以前に、ステージ上で緊張して頭が真っ白になっても身体が自然に演奏してくれる、といった内容でコラムにも書いていた気がするのですが、そんな身体の記憶について思いを巡らせています。
何チャンネルとはあえて書きませんが、あるテレビ局の昼ドラマでの話で、子宝に恵まれたばかりの幸せな夫婦が、ある時夫婦が務める小学校の行事で赤ん坊を連れて山へのキャンプに参加したところ突然の大雨に見舞われました。大雨の被害により近くのダムが決壊し、山にいた多くの人が水難事故に巻き込まれる大惨事で、大切な夫と赤ん坊も流されてしまいます。消防隊による数日間の必死の捜索が入るもみつからず、女性(妻)は夫と子を失い失望の中にいたところをなんとか再スタートをしようと必死に生きていくのですが、周囲はこの父子が亡くなったと信じてやまなかったところを衝撃的な事実が展開していきます。事故の10年後に、女性(妻)は亡くなったはずの夫にそっくりな人物に出会うのですが、しかしながらその人物は水難事故により記憶を失っていて事故前とは全く異なる世界に生きていました。女性はその人物に出会ったときからなんとなく自分の夫ではないかと気づくのですが、会っているうちに勘ではなく本当に夫だと確信する出来事に何度か遭遇するのです。その男性は実際に、10年前に亡くなったとされた夫本人だったのです。
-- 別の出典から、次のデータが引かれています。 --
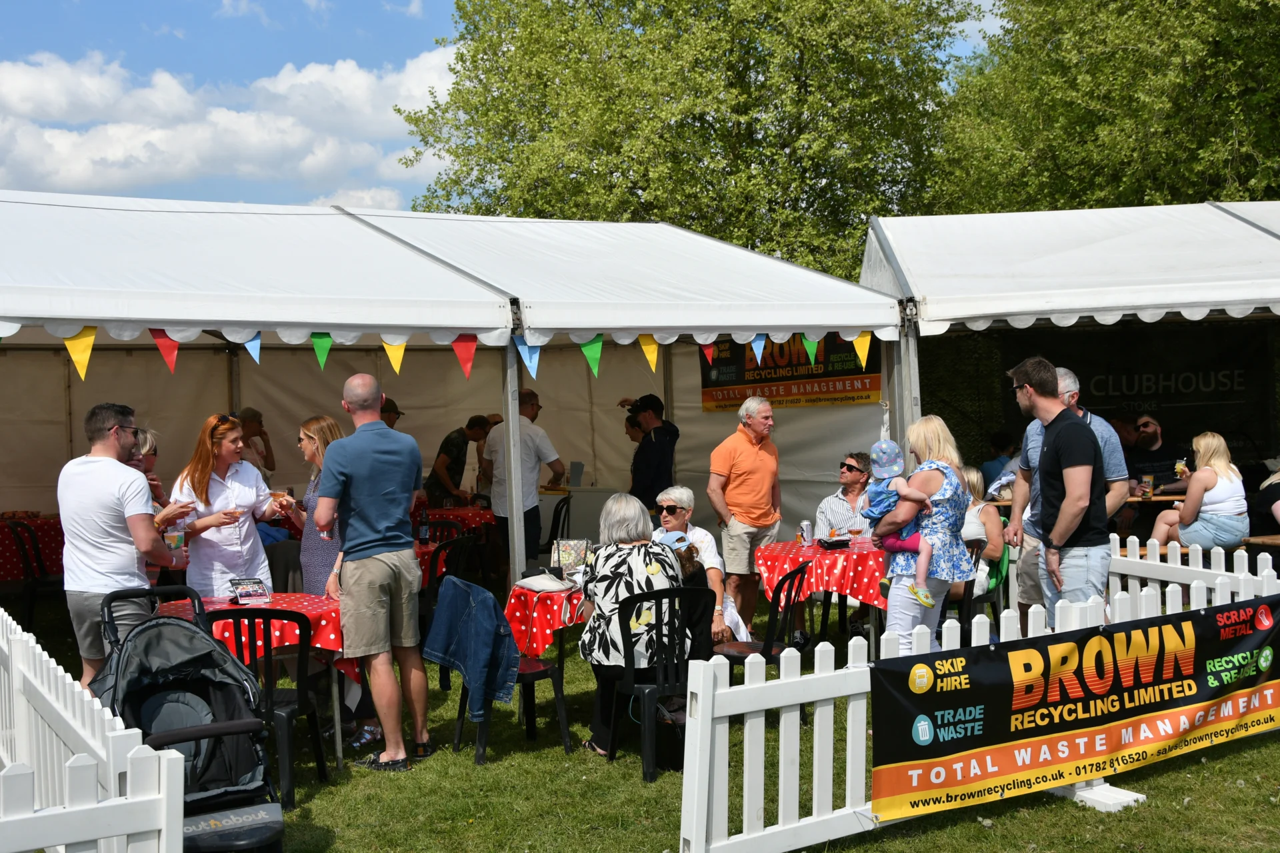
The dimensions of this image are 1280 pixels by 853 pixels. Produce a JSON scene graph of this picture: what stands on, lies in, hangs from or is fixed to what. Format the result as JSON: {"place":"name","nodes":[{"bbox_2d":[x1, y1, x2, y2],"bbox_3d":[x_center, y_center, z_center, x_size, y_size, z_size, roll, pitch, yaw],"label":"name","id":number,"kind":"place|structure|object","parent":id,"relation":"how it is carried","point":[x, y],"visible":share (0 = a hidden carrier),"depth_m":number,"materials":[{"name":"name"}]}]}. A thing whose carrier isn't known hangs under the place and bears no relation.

かなり省略してあらすじを記しましたが、自分の夫であると判断したきっかけは、その男性が美術家を目指していて、スランプに陥りながらも家族の姿をデッサンしていたので、見慣れている夫のデッサンに女性は絵の特徴をとらえていたのでした。事故の10年後、夫を失った悲しみが癒えないながら過ごしていた時に、男性が描いたデッサンを偶然にみてしまうのですが、偶然にみたそのデッサンのタッチが夫のものに似ていることに気づきます。その後、出会うか出会わないかのニアミスを何度か繰り返しながらついに二人は対面します。夫のはずがない、と頭に少しはよぎりながらも顔が似ていただけではなく、男性が描いたデッサンの特徴が示すものが大きく、男性が夫であることを確信するきっかけになっています。
また、男性(夫)も同様に、妻が幼少のときから幼馴染と歌っていた童謡の替え歌を結婚生活でも日常的に歌っていたのを身体で憶えていたため、過去の記憶を失いながらも10年後に出会った知人(だと男性は思っていた)がくちずさむ替え歌に「聞いたことある…この感覚なんだっけ?」と何度もデジャブを起こすのです。

デッサンのタッチ、そして替え歌と歌声… ドラマの中ではこういった感性や身体の記憶がその人自身を表す身分証明書のようにダイレクトに展開されたのでした。